- Directed by: George Fitzmaurice
- Written by: Ouida Bergère; Jack Cunningham;
- Based on: The Narrow Path (play) by John Montague
- Produced by: A.H. Woods
- Starring: Fannie Ward; W.E. Lawrence; Irene Aldwyn;
- Cinematography: Percy Hilburn
- Production company: Astra Film Corp.
- Distributed by: Pathé Exchange
- Release date: December 15, 1918;
- Running time: 50 minutes
- Country: United States
- Languages: Silent; English intertitles;

= The Narrow Path (1918 film) =

1918 film directed by George Fitzmaurice

The Narrow Path is a 1918 American silent drama film directed by George Fitzmaurice and starring Fannie Ward, W.E. Lawrence and Irene Aldwyn. The film was adapted for the screen by Ouida Bergère and Jack Cunningham based on a 1909 play of the same name by John Montague.

What the exercise asks:
Resume the article on the 1918 film The Narrow Path, picking up after its final sentence. None of the lines that come after this are needed.

Provided information:
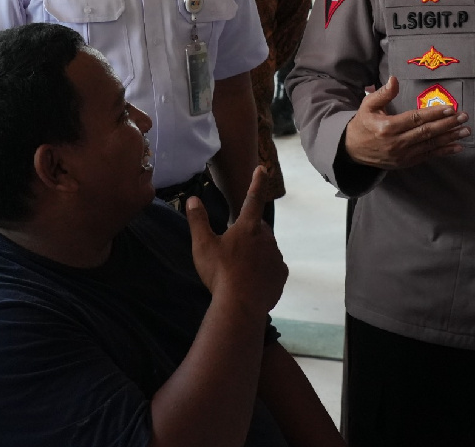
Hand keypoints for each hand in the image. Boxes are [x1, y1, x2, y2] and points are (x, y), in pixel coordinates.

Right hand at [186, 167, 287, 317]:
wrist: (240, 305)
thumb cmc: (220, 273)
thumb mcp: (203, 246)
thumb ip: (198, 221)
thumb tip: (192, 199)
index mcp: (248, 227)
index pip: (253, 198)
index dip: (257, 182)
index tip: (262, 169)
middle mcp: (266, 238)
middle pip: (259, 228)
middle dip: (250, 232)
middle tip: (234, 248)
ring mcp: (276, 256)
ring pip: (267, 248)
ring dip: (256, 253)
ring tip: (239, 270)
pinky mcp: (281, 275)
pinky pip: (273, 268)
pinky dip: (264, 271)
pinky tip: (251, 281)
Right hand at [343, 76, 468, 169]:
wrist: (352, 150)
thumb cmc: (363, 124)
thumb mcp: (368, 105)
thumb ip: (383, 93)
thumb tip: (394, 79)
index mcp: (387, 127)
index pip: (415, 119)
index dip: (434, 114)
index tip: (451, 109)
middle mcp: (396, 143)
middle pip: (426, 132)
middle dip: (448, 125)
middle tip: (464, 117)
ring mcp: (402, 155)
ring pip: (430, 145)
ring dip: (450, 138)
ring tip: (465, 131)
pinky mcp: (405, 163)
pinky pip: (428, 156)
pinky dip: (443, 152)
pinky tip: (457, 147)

---

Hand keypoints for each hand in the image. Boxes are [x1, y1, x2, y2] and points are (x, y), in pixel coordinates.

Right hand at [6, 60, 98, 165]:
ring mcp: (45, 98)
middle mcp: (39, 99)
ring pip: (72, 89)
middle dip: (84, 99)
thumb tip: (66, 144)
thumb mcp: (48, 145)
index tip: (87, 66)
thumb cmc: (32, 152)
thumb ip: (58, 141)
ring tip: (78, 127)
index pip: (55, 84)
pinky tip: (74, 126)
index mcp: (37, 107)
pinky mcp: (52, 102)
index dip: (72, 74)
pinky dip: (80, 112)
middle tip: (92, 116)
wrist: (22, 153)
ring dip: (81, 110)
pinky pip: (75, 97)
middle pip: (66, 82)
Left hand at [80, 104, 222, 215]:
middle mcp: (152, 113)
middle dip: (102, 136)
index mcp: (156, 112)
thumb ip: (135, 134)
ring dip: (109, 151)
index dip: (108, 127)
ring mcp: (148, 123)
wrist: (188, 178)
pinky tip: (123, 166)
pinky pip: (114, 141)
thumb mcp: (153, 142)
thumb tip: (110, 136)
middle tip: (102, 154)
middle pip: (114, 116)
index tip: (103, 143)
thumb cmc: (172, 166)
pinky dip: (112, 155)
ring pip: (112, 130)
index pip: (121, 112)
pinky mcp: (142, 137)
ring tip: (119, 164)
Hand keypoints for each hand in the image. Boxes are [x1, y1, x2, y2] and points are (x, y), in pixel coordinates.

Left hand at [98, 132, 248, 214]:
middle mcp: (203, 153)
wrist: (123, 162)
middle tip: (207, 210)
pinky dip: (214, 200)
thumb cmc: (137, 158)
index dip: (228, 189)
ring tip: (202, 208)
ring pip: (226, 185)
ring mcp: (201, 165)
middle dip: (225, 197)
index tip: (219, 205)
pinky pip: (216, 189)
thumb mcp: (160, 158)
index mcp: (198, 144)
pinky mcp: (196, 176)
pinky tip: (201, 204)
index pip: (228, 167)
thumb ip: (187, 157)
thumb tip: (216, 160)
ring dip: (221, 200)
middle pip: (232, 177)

Written answer:
==Cast==
- Fannie Ward as Marion Clark
- W.E. Lawrence as Dick Strong
- Irene Aldwyn as Gladys Strong
- Sam De Grasse as Malcolm Dion
- Mary Alden as Margaret Dunn
- Antrim Short as Jimmy Glidden
- Easter Walters

==Preservation==
With no prints of The Narrow Path located in any film archives, it is considered a lost film. In February 2021, the film was cited by the National Film Preservation Board on their Lost U.S. Silent Feature Films list.

==Bibliography==
- Paul C. Spehr. The Movies Begin: Making Movies in New Jersey, 1887-1920. Newark Museum, 1977.